- STATED PROBLEM
Copy out word for word the lines beginning with the one containing "catalogue / barcode: US 2326945" and running through the final line, including both.

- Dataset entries
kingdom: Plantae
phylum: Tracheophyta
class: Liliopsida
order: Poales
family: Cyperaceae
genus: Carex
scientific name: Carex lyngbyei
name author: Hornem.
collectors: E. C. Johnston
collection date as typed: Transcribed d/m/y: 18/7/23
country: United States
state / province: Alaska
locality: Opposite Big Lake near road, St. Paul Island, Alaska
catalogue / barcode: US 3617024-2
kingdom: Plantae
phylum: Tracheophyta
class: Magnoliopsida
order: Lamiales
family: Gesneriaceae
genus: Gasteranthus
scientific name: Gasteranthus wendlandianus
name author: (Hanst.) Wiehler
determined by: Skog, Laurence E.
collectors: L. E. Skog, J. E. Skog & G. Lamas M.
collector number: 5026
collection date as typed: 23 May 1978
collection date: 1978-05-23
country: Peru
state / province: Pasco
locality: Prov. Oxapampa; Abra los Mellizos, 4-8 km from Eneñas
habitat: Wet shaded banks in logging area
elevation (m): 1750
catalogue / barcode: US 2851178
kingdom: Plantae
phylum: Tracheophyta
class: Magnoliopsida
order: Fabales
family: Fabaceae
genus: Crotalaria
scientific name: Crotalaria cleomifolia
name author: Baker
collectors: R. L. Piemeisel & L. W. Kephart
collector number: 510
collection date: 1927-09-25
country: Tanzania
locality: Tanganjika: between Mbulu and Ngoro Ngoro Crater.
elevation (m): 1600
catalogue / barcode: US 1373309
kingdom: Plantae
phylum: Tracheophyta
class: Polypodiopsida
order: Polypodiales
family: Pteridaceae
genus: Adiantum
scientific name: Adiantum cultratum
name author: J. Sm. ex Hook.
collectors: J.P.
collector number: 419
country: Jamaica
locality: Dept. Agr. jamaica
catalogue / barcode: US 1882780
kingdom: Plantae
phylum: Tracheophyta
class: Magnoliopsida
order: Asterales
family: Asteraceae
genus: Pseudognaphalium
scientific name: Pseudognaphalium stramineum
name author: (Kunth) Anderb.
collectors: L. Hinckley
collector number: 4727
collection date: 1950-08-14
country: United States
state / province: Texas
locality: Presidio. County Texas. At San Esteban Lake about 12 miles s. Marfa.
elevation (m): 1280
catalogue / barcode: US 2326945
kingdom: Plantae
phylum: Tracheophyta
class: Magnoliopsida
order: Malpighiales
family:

- TASK RESPONSE
catalogue / barcode: US 2326945
kingdom: Plantae
phylum: Tracheophyta
class: Magnoliopsida
order: Malpighiales
family:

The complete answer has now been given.